*Passage shown*.
_____
OUR OWN
WORST ENEMY


HOW? WHEN? WHY? ARE WE OUR OWN ENEMY ???

Many years ago Pogo, a comic strip character drawn by Walt Kelly, observed (in good humor) that: “We have met the Enemy, and He is Us”. Pogo thought we'd become inimical to our own best interests by means of profligate consumption and our tendency to trash our environment - and thus be our own enemy. Pogo’s words seem prescient today when we realize how deeply we’ve been drawn into the culture of war and a world of enemies.

The world of enemies, not only those who vilify and target us, or those who may otherwise deserve our enmity, merits the attention of conscientious people everywhere. If ever the world is to free itself of hatred, strife, genocide and war - it needs to look into the sources of enmity, to pacify enemy populations - it needs to bring the adversaries into peaceable understanding of enemy within themselves in order to ease the hostilities they have for one another. Following is an abbreviated history of certain enemies who impact the well-being of our world today - starting with Al Qaeda.

Al Qaeda is an international terrorist cell group (mostly Saudi Arabians) dedicated to the elimination of what they perceive to be the enemies of Islam and the United States in particular. On 9/11/2001 Al Qaeda, then encamped somewhere in the mountains of northwestern Afghanistan, used skyjacked commercial airplanes to destroy the World Trade Towers in New York and bomb the Pentagon in Washington DC. The destruction was horrendous – three thousand Americans were killed. In October 2002, with "9/11" as his call to arms, President George Bush declared retaliatory war on the Talaban government of Afghanistan. Osama Bin Laden, Al Qaeda’s Leader, was designated “Terrorist Enemy No.1”.
_____
*Data below*.
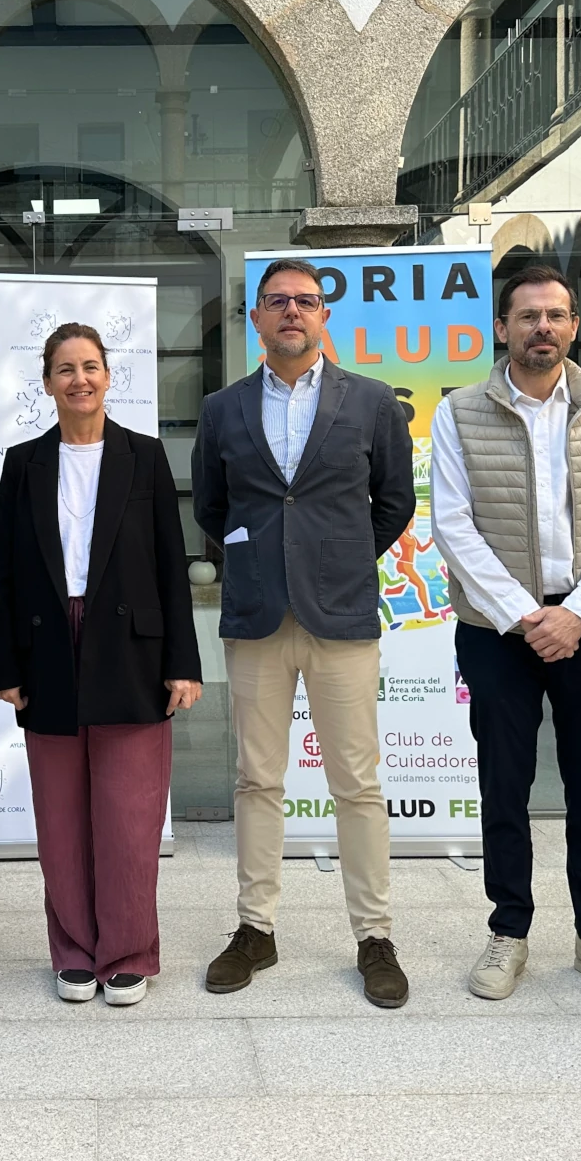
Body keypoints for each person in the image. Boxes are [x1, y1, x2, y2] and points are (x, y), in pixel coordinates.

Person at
_____
*Problems to solve*.
A: According to the essay on our own worst enemy, why did Pogo think we would become our own enemy? Answer in one to three sentences.
B: Proceed with the essay on our own worst enemy, starting right after its final sentence.
The data has no connection to the essay on our own worst enemy.

*Task answers*.
A: Pogo thought we would become inimical to our own best interests through profligate consumption and our tendency to trash our environment. That behavior would make us our own enemy.

B:
By the end of March, 2003, the American Armed Forces had killed several thousand Afghans, and a significant number of Al Qaedas. The Taliban had been dispersed, and Al Qaeda had relocated its base of operations underground somewhere near the southeastern border between Afghanistan and Pakistan. Hamid Karsai was installed as Interim Prime Minister of Afghanistan, and Afghans had to accept the ongoing presence of American Occupation Forces in their country.

The war continued rather aimlessly because no one knew where Bin Laden was - no one had the slightest idea how this war could be brought to an end. President Bush tried (not very convincingly) to tell the Muslim World that Islam was not our enemy - but the United States set about profiling and imprisoning Muslims who were seen as having even slight association with Al Qaeda. Bush made the undiplomatic mistake of calling the war a "crusade" - and more Muslims were convinced that the United States was their enemy - Al Qaeda acquired new adherents.

The Bush Administration spent the first part of 2003 preparing for its next war, this time against another Muslim country of Iraq with Saddam Hussein targeted as“Terrorist Enemy No.2". By means of phony intelligence and scare tactics they tried to make the world believe that Saddam had weapons of mass destruction and was preparing to use them. U.N. Weapons Inspectors on the scene in Iraq, reported that they had found no WMDs. Millions of people from every corner of the world, took to the streets to protest the coming war - half a million Americans converged on Washington - but with bull-headed determination, soft money and bribes, President Bush convened a "coalition of the willing” to fight the war regardless.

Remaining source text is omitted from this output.